The other aspect of the mixed-use format that doesn't work - requiring sidewalk retail where there is never enough pedestrian activity and access or close by parking. Almost every project has mandated ground-level retail/support uses. I think the vacancy rates for new ground-level storefronts are around 80% - and what's worse - not just in the first year after completion - but for 5, 10 and more years. Look inside a lot of those "ready-for-lease spaces" - many have dirt floors, i.e., the main developers are able to provide the space for next to nothing while satisfying their permit requirements by deferring the build-out costs to the tenant. Some of the mandated ground-floor spaces are never used.
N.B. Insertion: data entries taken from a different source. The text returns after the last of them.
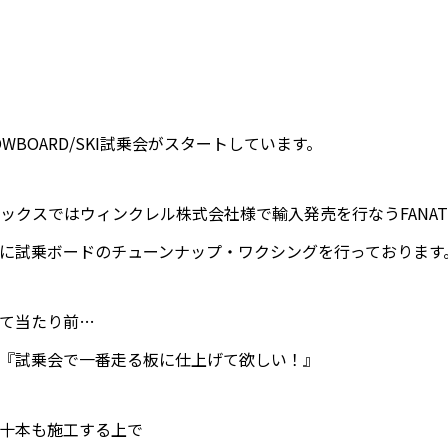
年感謝
WBOARD/SKI試乗会がスタートしています。
ARDフ
クスではウィンクレル株式会社様で輸入発売を行なうFANATIC 
メインに試乗ボードのチューンナップ・ワクシングを行っております
て当たり前…
『試乗会で一番走る板に仕上げて欲しい！』
十本も施工する上で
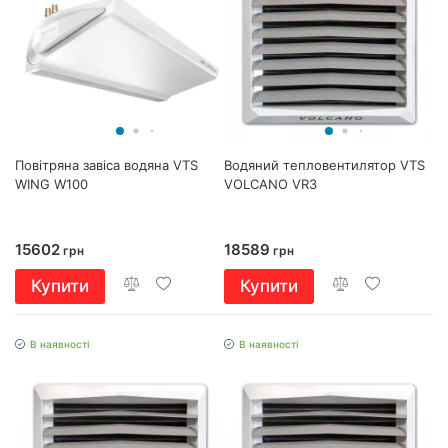
Повітряна завіса водяна VTS
Водяний тепловентилятор VTS
WING W100
VOLCANO VR3
15602
18589
грн
грн
Купити
Купити
В наявності
В наявності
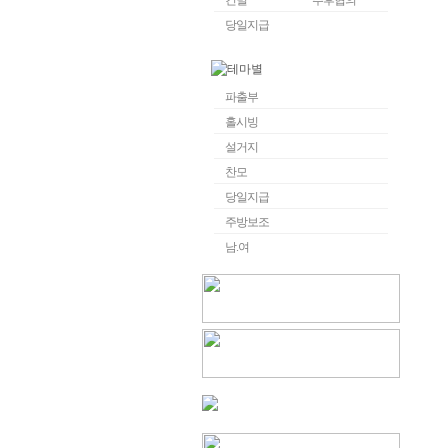
건별
추후협의
당일지급
파출부
홀시빙
설거지
찬모
당일지급
주방보조
남.여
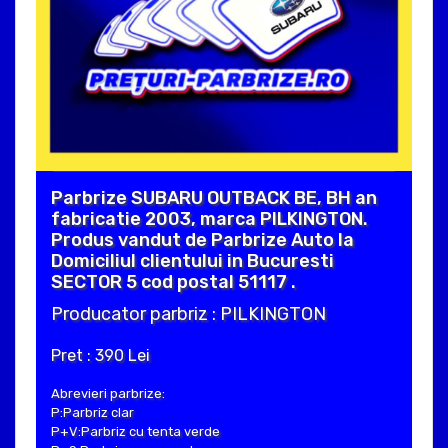
Parbrize SUBARU OUTBACK BE, BH an
fabricatie 2003, marca PILKINGTON.
Produs vandut de Parbrize Auto la
Domiciliul clientului in Bucuresti
SECTOR 5 cod postal 51117 .
Producator parbriz : PILKINGTON
Pret : 390 Lei
Abrevieri parbrize:
P:Parbriz clar
P+V:Parbriz cu tenta verde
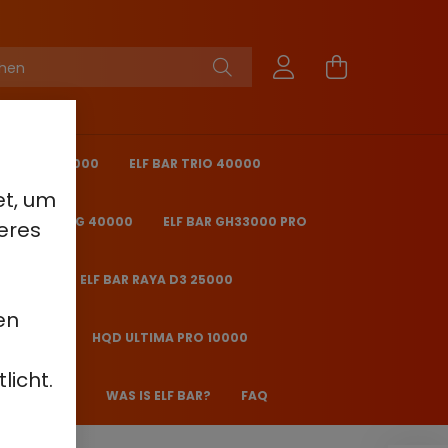
KING PRO 40000
ELF BAR TRIO 40000
et, um
 BAR ICE KING 40000
ELF BAR GH33000 PRO
eres
O 25000
ELF BAR RAYA D3 25000
en
2000 - 2%
HQD ULTIMA PRO 10000
licht.
 JANE JJ600
WAS IS ELF BAR?
FAQ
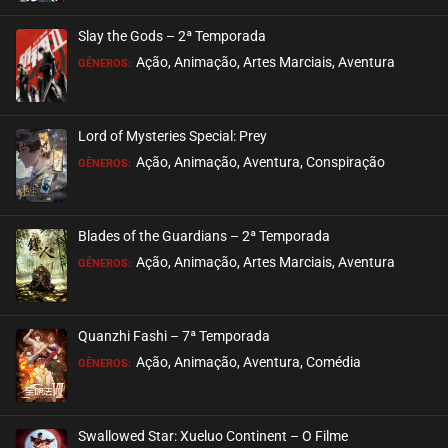
ASSISTIDO
Slay the Gods – 2ª Temporada
EPISÓDIO 21
Ação, Animação, Artes Marciais, Aventura
GÊNEROS:
novembro 06, 2020
ASSISTIDO
Lord of Mysteries Special: Prey
Ação, Animação, Aventura, Conspiração
EPISÓDIO 20
GÊNEROS:
novembro 06, 2020
ASSISTIDO
Blades of the Guardians – 2ª Temporada
Ação, Animação, Artes Marciais, Aventura
EPISÓDIO 19
GÊNEROS:
novembro 06, 2020
ASSISTIDO
Quanzhi Fashi – 7ª Temporada
Ação, Animação, Aventura, Comédia
EPISÓDIO 18
GÊNEROS:
novembro 06, 2020
ASSISTIDO
Swallowed Star: Xueluo Continent – O Filme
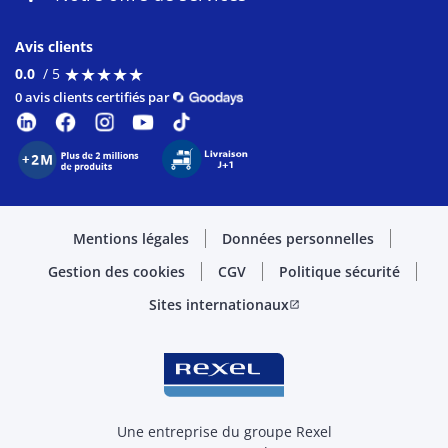
Avis clients
★
★
★
★
★
★
★
★
★
★
0.0
/ 5
0 avis clients certifiés par
Mentions légales
Données personnelles
Gestion des cookies
CGV
Politique sécurité
Sites internationaux
open_in_new
Une entreprise du groupe Rexel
The only non-heartbreaking aspect of this story is that no one had yet moved into the building. Has the cause of the fire yet been determined? I wonder how close to occupancy they were? Was the sprinkler system not yet operational? This is a very scary, very expensive example of expediency & profit over quality, though I suppose we’ll hear that this type of construction is “state of the art”. Pretty sorry state if you ask me 😢
Sherry, you are so right! Check out this photo of "Stick Frame Over Podium” construction, which looks hauntingly like Rise Doro:
https://commonedge.org/the-architectural-pandemic-of-the-stick-frame-over-podium-building/
Architect Duo Dickinson calls this "an architectural plague, metastasizing into every part of the country."
Cheap, quick, safe .... and unwise. When will we learn that the present DIA is inept -- doing more harm than good as presently constituted. Jacksonville is in great need of a professional, seasoned, urban developer. Not a bean counter.
I narrated a bus tour of about a third of H.J. Klutho's surviving buildings for Osher Life-Long Learning Institute (OLLI) participants last December. We discussed changes in building practices after the 1901 fire. As we drove through Brooklyn on the way to Klutho's Riverside/Avondale residences and apartment buildings, I noted the 4/5 over 1 apartment buildings festooning Riverside Ave, dramatically altering the landscape of this once historic neighborhood.
Your article dramatically illustrates what these buildings-on-the-relative cheap are, contrasted with what they replace. Excellent piece hitting all the important points.